(Originally published at Abloodyblog)
Fusen-Ryu Jujutsu was founded by Takeda Motsuge, in the early 1800s. Motsuge was born in 1794, in Matsuyama, Japan. He studied Jujutsu since a young age and, by his late teens, was considered a Shihan and was teaching in Aki. He had studied Nanba Ippo-Ryu from Takahashi Inobei. He also studied Takenouchi, Sekiguchi, Yoshin, Shibukawa and Yagyu-Ryu during his lifetime. As his style came together at about the same time as the dissolution of the Samurai class, it developed mostly toward unarmed combat. Fusen-Ryu finally became an art that focused almost exclusively on ground fighting (this may have only been in several branch schools, as certain other branch schools of Fusen-Ryu still exist today and they do not focus on Ne-Waza).
Around the turn of the 20th century, Mataemon Tanabe, the Fusen-Ryu master, challenged a new Jujutsu master to the area – Kano Jigoro. His new Jujutsu style had challenged several of the old style Jujutsu schools to contest and had beaten them easily. So, Mataemon Tanabe’s school fought Kano’s school and won every match – not trying to throw, but going right to the ground and doing armlocks, leg locks, chokes etc. Thus was the real birth of Ne-Waza as a science. Kano was so fascinated with the ease his judokas were beaten, that he persuaded (and perhaps paid) Tanabe to reveal the core of his technical strategy. Over the next few years, Kano assigned several of his top students to focus exclusively on this Ne-Waza. Soon, Ne-Waza was ‘absorbed’ as part of the Judo syllabus and Judo began to spread across the world.
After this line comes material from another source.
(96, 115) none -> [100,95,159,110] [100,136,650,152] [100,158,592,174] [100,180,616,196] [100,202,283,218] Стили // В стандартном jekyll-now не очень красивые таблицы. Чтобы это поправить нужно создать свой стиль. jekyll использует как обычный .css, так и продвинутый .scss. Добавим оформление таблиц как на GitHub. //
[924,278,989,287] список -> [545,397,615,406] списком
So, in 1914, Kyoto University Judo Club organized the All Japan High School Championships, at Kyoto Imperial University. They called this sportive style Kosen. In the Kosen competition we did not have any restriction on practicing “Ne-Waza” (ground techniques). By 1925, so much emphasis was on Ne-Waza – because of its success in contest – that Kano had to make some new Judo rules, limiting the amount of time the judoka could stay on the ground. This ‘Kosen rule’ continued into the 1940s, stating Shiai had to be 70% standing and 30% ground fighting. This led to an early split in the Kodokan Judo movement. Many of those judokas, whom Kano had set to master Ne-Waza, had spent time inventing new series of movements, escapes and submissions. They and their students were now dominating even the Kodokan contests. There was so much negativity with this, that Kano sent many of them abroad to teach Judo elsewhere. He was very aware that they would not be easily defeated no matter where they went and he also smartly removed the challenge they presented in Japan. Some of the known Kosen judokas were: Yamashita, Hirata, Tomita, Yokoyama and Maeda.
Kosen Judo has only continued in a few places. One example is Hirata Kanae’s dojo, found in Japan. He died in 1998, but the dojo still continues to exist. Then there is Brazil, which started with Maeda. Mitsuyo Maeda, who began training in Judo in 1897 and became one of the troublesome Kosen judokas who was sent abroad with Tsunejiro Tomita. Traveling in the US, Maeda outshone his senior Tomita defeating wrestlers and fighters that had beaten Tomita. Tomita and Maeda went their separate ways – with Maeda going into the early ‘fighting circuit’, for money. He even travelled to Europe, where he lost the only two matches of his life against a Catch wrestler. He spent extra time with the wrestler learning some of those techniques. Finally, in 1915, Maeda settled in Brazil where he taught Carlos Gracie, the son of a local politician. Carlos Gracie and his brothers adopted the Kosen Judo techniques and developed them further, during the 20th century into what came to be known as “Brazilian” Jiu-Jitsu.